Data excerpts:
--- START ---

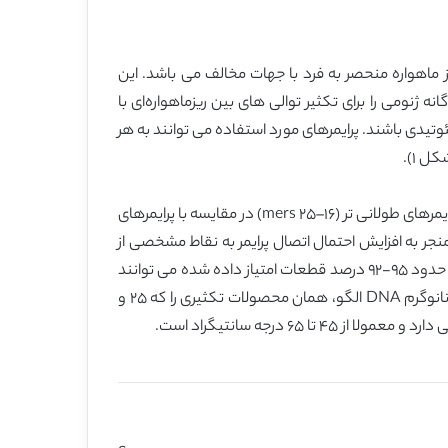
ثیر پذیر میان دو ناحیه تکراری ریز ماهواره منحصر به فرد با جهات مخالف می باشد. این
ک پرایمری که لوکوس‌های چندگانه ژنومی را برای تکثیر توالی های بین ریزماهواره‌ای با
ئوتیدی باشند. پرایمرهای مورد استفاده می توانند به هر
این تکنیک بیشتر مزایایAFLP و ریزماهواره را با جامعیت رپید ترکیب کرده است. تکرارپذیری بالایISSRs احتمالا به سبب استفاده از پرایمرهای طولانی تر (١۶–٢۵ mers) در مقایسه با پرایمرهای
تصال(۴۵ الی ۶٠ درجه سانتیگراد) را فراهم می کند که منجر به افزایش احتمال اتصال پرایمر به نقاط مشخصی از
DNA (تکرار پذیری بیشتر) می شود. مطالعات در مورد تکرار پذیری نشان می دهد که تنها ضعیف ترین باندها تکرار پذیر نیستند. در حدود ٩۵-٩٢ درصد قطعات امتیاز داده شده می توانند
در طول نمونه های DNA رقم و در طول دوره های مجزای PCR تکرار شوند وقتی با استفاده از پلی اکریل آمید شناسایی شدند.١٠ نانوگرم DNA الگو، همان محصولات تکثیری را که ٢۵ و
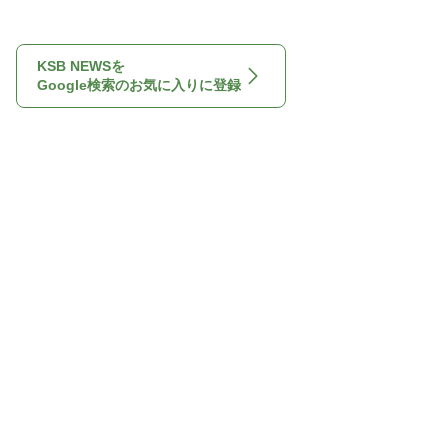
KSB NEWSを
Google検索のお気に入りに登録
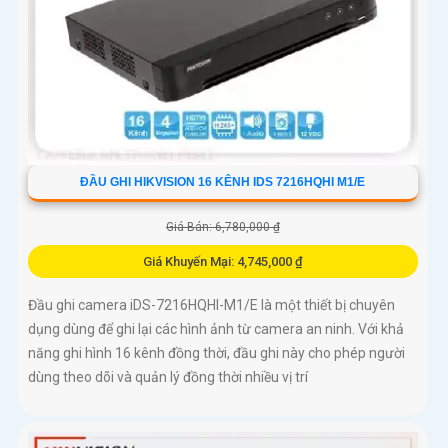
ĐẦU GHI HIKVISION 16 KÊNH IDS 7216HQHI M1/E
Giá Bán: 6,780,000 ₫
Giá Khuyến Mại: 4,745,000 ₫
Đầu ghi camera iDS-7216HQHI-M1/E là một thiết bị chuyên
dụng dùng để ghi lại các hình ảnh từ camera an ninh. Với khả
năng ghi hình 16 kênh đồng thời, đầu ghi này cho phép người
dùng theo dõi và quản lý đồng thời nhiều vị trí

--- END ---
--- START ---

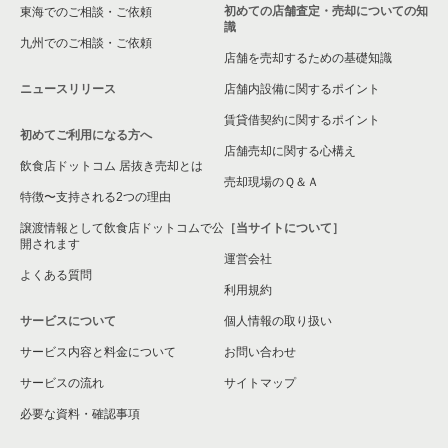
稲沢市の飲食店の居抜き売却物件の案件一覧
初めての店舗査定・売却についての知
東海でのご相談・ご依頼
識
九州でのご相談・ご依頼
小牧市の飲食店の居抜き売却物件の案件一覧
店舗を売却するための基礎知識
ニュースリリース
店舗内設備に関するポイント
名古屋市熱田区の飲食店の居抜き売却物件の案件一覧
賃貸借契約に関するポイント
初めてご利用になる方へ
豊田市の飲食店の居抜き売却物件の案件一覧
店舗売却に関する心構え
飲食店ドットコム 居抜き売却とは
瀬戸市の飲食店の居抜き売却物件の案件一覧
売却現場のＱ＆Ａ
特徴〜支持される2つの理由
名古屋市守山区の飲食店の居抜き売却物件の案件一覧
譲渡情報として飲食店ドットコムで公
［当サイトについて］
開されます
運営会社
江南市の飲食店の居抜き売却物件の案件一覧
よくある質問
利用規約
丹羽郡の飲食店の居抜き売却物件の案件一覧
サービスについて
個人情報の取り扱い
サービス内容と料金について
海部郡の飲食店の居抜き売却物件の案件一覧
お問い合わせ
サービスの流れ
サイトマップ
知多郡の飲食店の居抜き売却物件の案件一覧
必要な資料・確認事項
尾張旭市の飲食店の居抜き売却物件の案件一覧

--- END ---

Work order: Return every line above that contains the string "استفاده", matching case exactly.

Task solution:
ئوتیدی باشند. پرایمرهای مورد استفاده می توانند به هر
این تکنیک بیشتر مزایایAFLP و ریزماهواره را با جامعیت رپید ترکیب کرده است. تکرارپذیری بالایISSRs احتمالا به سبب استفاده از پرایمرهای طولانی تر (١۶–٢۵ mers) در مقایسه با پرایمرهای
در طول نمونه های DNA رقم و در طول دوره های مجزای PCR تکرار شوند وقتی با استفاده از پلی اکریل آمید شناسایی شدند.١٠ نانوگرم DNA الگو، همان محصولات تکثیری را که ٢۵ و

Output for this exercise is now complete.